5 tips from the recipe — small details that make a real difference to the final dish.
- 1Ensure the quail is completely dry before marinating; any moisture will steam the bird instead of frying it, preventing a crispy skin.
- 2Marinating for at least an hour is essential to tenderize the meat and infuse it with flavor.
- 3Maintain a steady medium heat. If the oil is too hot, the marinade will burn before the quail is cooked. If it's too cool, the quail will absorb too much oil.
- 4Fry in batches to avoid overcrowding the pan, which lowers the oil temperature and results in soggy, unevenly cooked quail.
- 5For an authentic smoky flavor (dhungar), place a small steel bowl in the center of the marinating quail. Add a piece of red-hot charcoal to the bowl, pour a teaspoon of ghee over it, and immediately cover the main bowl with a tight lid for 5-7 minutes.
Adapt it for your goals.
Healthier Option
For a lower-fat version, bake the marinated quail in a preheated oven at 400°F (200°C) for 20-25 minutes, or until cooked through. You can also use an air fryer at 375°F (190°C) for 15-20 minutes, flipping halfway.
Spicier KickSpicier Kick
Add 1-2 teaspoons of green chili paste or finely chopped green chilies to the marinade for an extra layer of heat.

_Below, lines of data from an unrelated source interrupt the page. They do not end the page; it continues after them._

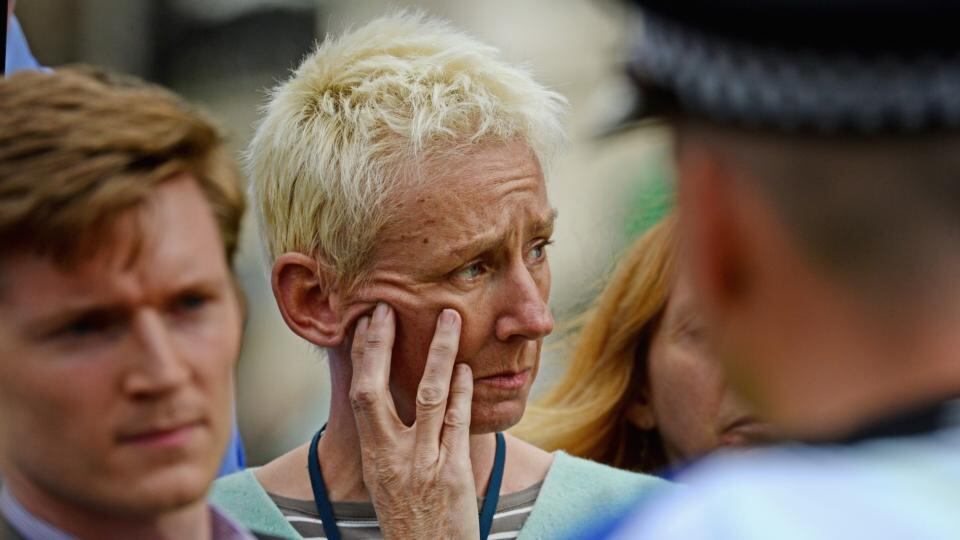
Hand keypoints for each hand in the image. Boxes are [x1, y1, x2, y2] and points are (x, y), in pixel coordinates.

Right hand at [350, 303, 479, 539]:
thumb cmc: (411, 520)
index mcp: (372, 457)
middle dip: (381, 346)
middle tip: (389, 307)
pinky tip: (466, 368)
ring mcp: (422, 465)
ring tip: (449, 320)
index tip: (366, 321)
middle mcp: (391, 458)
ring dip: (439, 353)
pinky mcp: (453, 474)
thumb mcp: (388, 481)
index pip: (358, 395)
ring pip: (428, 397)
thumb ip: (389, 441)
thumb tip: (393, 399)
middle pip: (376, 390)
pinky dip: (462, 391)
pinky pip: (458, 423)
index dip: (361, 355)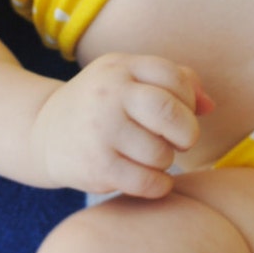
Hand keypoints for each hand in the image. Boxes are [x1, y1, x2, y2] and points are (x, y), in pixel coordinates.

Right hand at [31, 53, 214, 197]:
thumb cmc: (103, 104)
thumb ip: (176, 82)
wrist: (43, 132)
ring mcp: (100, 130)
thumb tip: (210, 106)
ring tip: (150, 157)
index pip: (174, 78)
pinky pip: (148, 182)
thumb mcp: (130, 79)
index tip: (180, 113)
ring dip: (166, 161)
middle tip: (180, 141)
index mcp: (120, 67)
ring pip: (161, 154)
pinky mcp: (96, 165)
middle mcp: (109, 94)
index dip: (188, 100)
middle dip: (187, 133)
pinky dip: (158, 185)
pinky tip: (149, 178)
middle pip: (171, 113)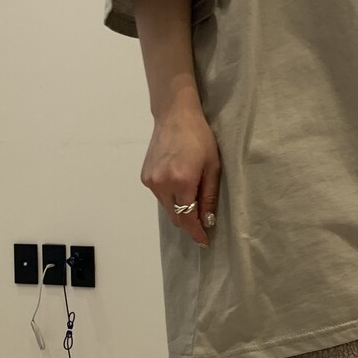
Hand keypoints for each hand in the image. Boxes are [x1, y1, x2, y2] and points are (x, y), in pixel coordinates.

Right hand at [141, 97, 220, 247]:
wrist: (174, 116)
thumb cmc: (199, 138)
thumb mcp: (212, 167)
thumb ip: (208, 196)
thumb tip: (207, 220)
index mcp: (181, 181)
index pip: (187, 218)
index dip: (195, 232)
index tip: (204, 241)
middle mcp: (162, 184)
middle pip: (175, 216)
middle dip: (188, 222)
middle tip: (202, 223)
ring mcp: (150, 181)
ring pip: (166, 207)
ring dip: (179, 209)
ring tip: (191, 198)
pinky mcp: (145, 177)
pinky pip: (160, 196)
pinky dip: (170, 197)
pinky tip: (179, 185)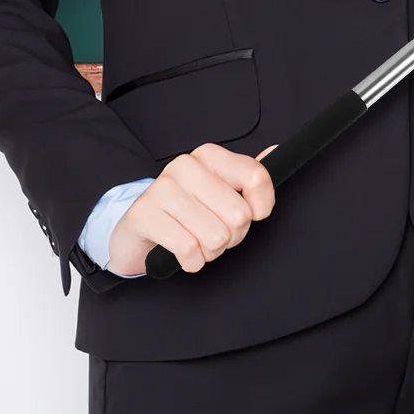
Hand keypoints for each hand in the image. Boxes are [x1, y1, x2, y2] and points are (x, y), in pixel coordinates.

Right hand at [106, 141, 278, 276]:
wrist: (138, 229)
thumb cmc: (186, 212)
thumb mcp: (219, 192)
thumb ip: (247, 176)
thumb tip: (275, 151)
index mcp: (209, 156)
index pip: (256, 177)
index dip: (262, 206)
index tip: (254, 216)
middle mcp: (186, 166)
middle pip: (239, 214)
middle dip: (233, 236)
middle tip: (216, 234)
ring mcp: (162, 188)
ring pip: (215, 235)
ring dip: (211, 251)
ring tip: (199, 243)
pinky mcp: (144, 215)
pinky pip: (189, 249)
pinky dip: (192, 261)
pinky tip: (185, 256)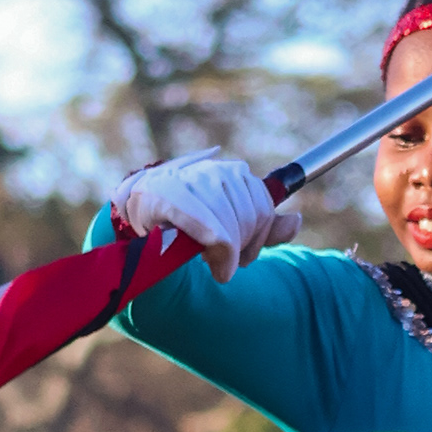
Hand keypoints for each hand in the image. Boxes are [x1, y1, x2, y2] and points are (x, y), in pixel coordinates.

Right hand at [110, 147, 302, 282]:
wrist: (134, 220)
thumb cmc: (185, 226)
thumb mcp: (232, 228)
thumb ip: (265, 228)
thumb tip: (297, 221)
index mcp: (233, 174)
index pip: (264, 207)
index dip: (258, 237)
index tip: (240, 252)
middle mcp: (214, 171)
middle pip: (251, 217)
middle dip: (240, 247)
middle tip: (219, 259)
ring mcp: (191, 181)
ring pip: (230, 226)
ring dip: (222, 253)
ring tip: (203, 256)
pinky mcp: (168, 197)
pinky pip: (206, 225)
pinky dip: (213, 244)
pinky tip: (208, 256)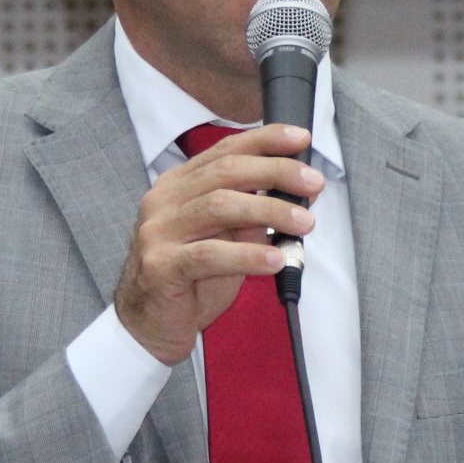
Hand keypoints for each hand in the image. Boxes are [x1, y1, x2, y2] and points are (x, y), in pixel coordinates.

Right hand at [114, 124, 323, 364]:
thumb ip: (253, 212)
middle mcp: (164, 201)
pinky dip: (248, 254)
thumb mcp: (228, 237)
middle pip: (226, 172)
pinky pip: (209, 254)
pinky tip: (275, 259)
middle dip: (276, 172)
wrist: (150, 325)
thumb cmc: (193, 278)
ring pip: (219, 206)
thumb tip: (299, 193)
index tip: (301, 137)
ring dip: (269, 211)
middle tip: (313, 183)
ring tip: (304, 223)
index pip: (225, 151)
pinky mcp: (160, 266)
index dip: (265, 140)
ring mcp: (158, 232)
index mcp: (179, 185)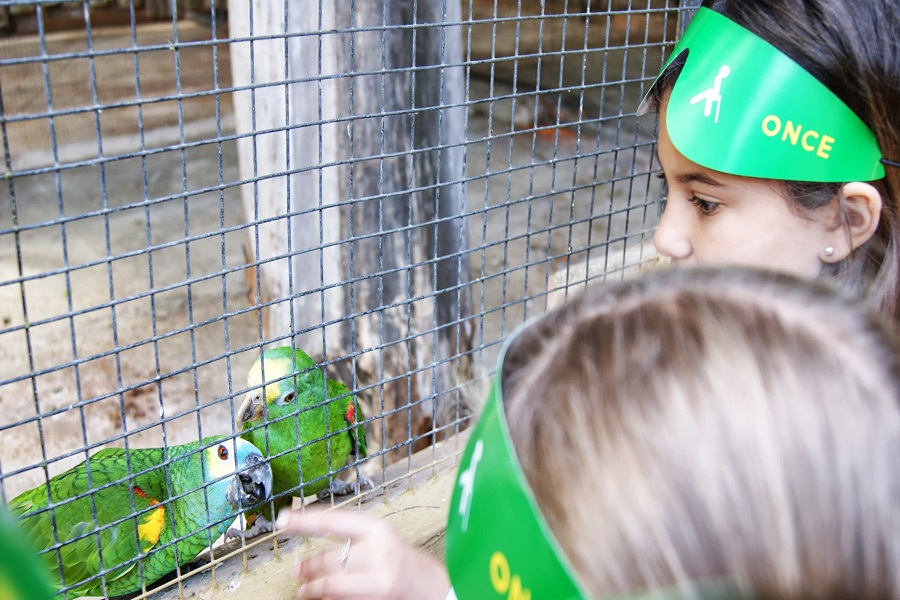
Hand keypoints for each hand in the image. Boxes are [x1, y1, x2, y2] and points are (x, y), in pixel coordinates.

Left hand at [275, 508, 450, 599]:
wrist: (426, 583)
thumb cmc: (397, 558)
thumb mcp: (377, 537)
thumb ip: (349, 536)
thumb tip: (308, 540)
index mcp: (375, 528)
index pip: (331, 520)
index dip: (304, 520)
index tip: (282, 520)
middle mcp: (376, 550)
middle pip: (328, 558)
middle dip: (307, 567)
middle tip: (296, 570)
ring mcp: (377, 575)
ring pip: (329, 582)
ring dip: (311, 587)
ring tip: (303, 588)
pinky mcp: (376, 594)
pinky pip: (340, 597)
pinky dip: (327, 597)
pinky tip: (321, 596)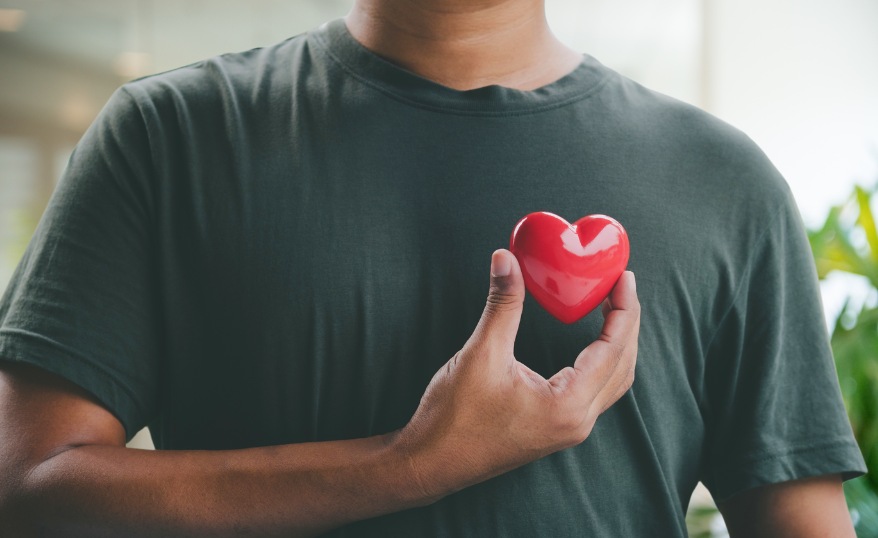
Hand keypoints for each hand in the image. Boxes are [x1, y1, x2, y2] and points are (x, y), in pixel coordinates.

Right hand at [390, 249, 639, 501]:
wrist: (431, 463)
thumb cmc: (453, 418)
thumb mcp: (481, 354)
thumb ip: (502, 305)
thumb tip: (506, 259)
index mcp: (568, 405)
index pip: (613, 349)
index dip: (623, 309)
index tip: (624, 277)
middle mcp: (577, 422)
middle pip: (623, 365)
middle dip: (626, 323)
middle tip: (621, 285)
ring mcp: (568, 429)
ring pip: (613, 382)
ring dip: (618, 344)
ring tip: (611, 308)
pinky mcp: (555, 429)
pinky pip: (595, 392)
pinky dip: (602, 362)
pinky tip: (590, 343)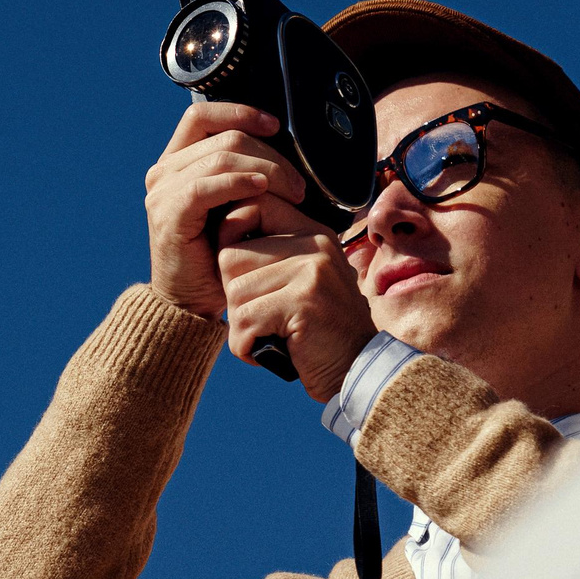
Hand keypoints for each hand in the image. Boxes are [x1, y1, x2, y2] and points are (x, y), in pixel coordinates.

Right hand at [144, 101, 311, 318]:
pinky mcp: (168, 213)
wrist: (192, 301)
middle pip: (223, 136)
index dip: (240, 112)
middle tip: (299, 182)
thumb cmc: (220, 254)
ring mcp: (162, 191)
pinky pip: (207, 185)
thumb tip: (285, 146)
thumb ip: (246, 174)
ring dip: (266, 169)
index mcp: (177, 162)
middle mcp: (164, 171)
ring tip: (292, 192)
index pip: (202, 115)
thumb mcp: (235, 205)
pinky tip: (263, 191)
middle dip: (270, 153)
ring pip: (221, 156)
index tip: (275, 126)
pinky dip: (240, 182)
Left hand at [217, 226, 373, 402]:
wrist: (357, 371)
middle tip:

Tandoori FlavorTandoori Flavor
Add 1 tablespoon of mustard oil and 1 teaspoon of kasuri methi (dried fenugreek leaves) to the marinade. Cook in a tandoor, or grill on high heat for a charred, smoky flavor.
Why this is on our healthy list.
Excellent Source of Lean Protein
Quail meat is rich in high-quality protein, which is essential for muscle repair, building tissues, and overall body function, while being relatively low in fat compared to other poultry.
Rich in B Vitamins
Quail is a good source of B vitamins, particularly Niacin (B3) and B6. These vitamins are crucial for energy metabolism, nervous system function, and the formation of red blood cells.
Contains Essential Minerals
This dish provides important minerals like phosphorus and iron. Phosphorus is vital for bone and teeth health, while iron is necessary for preventing anemia and transporting oxygen in the blood.
Frequently asked questions
One serving of Bater Fry, which is one whole quail, contains approximately 310-330 calories. The exact amount can vary based on the size of the quail and the amount of oil absorbed during frying.